AIM OF THE TASK →
Please give back, word for word, only the lines starting at the one containing "index dip: (182, 104)" and ending at the one containing "ring pip: (171, 414)" within the material below.
....
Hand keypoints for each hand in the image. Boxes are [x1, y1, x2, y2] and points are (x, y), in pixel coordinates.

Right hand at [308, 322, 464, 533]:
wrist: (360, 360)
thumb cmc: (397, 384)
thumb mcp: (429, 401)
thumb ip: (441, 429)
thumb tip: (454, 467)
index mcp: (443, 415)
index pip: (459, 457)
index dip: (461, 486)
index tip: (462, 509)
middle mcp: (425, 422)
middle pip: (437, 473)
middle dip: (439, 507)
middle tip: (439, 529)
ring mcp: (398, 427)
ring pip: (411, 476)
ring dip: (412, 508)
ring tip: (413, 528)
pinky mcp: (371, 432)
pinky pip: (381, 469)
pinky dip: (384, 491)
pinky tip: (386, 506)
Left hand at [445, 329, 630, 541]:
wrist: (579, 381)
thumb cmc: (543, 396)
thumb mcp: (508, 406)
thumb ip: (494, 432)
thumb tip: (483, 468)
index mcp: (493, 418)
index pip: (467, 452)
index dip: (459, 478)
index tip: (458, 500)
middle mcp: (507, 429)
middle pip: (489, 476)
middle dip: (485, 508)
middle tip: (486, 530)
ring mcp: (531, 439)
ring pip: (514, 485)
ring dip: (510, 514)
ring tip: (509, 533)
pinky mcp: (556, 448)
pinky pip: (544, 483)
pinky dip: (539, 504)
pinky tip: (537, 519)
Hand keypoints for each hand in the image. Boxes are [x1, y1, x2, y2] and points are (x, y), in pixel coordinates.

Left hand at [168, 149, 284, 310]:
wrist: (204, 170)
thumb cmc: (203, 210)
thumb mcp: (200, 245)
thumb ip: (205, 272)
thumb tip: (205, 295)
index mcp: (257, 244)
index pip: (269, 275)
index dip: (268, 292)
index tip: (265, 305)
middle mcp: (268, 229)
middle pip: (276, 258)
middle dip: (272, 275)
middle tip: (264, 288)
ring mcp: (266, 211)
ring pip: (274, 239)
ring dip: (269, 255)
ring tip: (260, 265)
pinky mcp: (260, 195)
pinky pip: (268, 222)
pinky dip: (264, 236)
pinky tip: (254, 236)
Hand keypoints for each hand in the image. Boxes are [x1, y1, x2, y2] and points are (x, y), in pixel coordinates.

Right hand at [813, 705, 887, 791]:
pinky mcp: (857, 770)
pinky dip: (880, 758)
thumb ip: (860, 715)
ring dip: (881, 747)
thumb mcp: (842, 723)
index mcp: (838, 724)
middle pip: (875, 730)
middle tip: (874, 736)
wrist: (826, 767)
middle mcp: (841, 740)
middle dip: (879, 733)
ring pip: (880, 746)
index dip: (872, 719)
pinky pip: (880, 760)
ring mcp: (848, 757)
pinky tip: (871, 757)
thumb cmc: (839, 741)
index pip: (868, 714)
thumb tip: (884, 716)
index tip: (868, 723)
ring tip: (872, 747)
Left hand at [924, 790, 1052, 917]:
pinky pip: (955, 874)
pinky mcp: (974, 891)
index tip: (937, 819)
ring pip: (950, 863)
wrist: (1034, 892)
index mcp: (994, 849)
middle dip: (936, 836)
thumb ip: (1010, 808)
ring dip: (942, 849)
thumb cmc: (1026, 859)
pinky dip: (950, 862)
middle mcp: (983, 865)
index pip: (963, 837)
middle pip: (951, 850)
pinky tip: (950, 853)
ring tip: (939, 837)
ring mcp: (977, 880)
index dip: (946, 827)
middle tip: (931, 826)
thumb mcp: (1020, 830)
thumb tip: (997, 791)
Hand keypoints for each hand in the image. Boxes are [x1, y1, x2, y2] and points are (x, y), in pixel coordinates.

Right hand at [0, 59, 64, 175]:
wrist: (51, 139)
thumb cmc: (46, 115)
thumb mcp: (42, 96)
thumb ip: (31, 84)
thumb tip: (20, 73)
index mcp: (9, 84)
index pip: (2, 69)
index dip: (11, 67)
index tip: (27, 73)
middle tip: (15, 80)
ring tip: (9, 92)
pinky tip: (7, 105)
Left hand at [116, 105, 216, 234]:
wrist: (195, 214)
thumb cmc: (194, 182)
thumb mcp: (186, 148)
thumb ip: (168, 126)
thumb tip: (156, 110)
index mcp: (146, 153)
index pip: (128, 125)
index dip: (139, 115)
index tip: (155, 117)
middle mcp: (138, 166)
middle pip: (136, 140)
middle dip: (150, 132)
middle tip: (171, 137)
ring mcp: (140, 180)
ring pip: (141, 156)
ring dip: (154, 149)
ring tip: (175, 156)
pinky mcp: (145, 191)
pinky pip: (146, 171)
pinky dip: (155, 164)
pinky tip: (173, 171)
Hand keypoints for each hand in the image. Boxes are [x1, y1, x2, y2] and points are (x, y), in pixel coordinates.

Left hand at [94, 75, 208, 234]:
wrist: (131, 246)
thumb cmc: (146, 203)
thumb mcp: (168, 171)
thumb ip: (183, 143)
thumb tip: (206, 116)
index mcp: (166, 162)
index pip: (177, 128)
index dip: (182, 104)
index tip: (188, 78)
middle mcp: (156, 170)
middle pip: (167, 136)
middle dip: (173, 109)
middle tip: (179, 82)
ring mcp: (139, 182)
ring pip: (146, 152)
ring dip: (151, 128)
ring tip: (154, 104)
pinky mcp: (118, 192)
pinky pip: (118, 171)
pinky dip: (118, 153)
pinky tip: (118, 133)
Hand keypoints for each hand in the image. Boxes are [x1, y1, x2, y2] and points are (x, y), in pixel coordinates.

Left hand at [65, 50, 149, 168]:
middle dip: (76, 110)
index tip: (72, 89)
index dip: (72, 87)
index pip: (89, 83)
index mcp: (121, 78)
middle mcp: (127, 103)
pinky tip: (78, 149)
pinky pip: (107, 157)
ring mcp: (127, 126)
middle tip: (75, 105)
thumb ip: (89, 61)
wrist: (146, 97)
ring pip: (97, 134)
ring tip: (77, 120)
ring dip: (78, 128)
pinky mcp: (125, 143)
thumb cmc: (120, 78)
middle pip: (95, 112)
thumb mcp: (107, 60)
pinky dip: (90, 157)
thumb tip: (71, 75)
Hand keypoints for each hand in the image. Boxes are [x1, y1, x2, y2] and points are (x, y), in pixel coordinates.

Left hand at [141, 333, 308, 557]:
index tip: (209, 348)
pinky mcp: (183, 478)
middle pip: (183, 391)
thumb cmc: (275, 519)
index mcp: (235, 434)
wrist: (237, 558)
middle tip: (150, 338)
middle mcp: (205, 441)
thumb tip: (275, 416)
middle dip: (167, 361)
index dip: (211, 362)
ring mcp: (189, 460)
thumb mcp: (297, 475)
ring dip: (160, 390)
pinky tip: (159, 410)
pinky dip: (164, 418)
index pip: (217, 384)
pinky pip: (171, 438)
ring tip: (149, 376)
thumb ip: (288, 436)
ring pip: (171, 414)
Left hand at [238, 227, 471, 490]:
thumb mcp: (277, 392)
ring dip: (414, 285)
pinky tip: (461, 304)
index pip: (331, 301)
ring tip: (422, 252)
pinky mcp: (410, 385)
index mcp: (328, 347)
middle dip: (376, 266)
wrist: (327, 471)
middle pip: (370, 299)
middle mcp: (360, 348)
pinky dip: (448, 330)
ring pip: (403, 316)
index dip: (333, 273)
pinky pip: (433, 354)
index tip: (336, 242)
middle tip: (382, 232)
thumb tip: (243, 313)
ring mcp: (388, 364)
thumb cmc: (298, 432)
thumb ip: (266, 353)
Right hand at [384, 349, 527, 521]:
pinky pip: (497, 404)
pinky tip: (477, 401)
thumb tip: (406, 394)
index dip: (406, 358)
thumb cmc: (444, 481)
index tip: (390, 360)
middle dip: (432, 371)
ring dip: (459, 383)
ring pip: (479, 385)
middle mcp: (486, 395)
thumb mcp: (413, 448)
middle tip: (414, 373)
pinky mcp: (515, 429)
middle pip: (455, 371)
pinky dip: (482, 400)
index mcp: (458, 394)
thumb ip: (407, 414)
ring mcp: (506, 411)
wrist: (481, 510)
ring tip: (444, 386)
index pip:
....
WRITTEN SOLUTION →
index dip: (182, 104)
index tip: (188, 78)
middle mcp: (156, 170)
middle pip: (167, 136)
middle dip: (173, 109)
middle tip: (179, 82)
ring mcp: (139, 182)
ring pip: (146, 152)
ring dip: (151, 128)
ring tip: (154, 104)
pinky mcp: (118, 192)
pinky pip: (118, 171)
pinky dip: (118, 153)
pinky tip: (118, 133)
Hand keypoints for each hand in the image. Boxes are [x1, y1, x2, y2] and points are (x, y), in pixel coordinates.

Left hand at [65, 50, 149, 168]:
middle dip: (76, 110)
index tip: (72, 89)
index dip: (72, 87)
index pip: (89, 83)
index mcp: (121, 78)
middle mcp: (127, 103)
pinky tip: (78, 149)
pinky pip: (107, 157)
ring mcp: (127, 126)
middle tip: (75, 105)
thumb ip: (89, 61)
wrist: (146, 97)
ring pip: (97, 134)
ring tip: (77, 120)
ring dip: (78, 128)
pinky mcp: (125, 143)
thumb cmc: (120, 78)
middle pip: (95, 112)
thumb mcp: (107, 60)
pinky dip: (90, 157)
thumb tip: (71, 75)
Hand keypoints for each hand in the image. Boxes are [x1, y1, x2, y2] and points are (x, y), in pixel coordinates.

Left hand at [141, 333, 308, 557]:
index tip: (209, 348)
pinky mcp: (183, 478)
middle pip: (183, 391)
thumb cmc: (275, 519)
index mcp: (235, 434)
wrist: (237, 558)
middle tip: (150, 338)
middle mcp: (205, 441)
thumb tip: (275, 416)
middle dip: (167, 361)
index dip: (211, 362)
ring mcp: (189, 460)
thumb mcp: (297, 475)
ring dip: (160, 390)
pinky tip: (159, 410)
pinky dip: (164, 418)
index pip: (217, 384)
pinky pip: (171, 438)
ring tip: (149, 376)
thumb ip: (288, 436)
ring pip: (171, 414)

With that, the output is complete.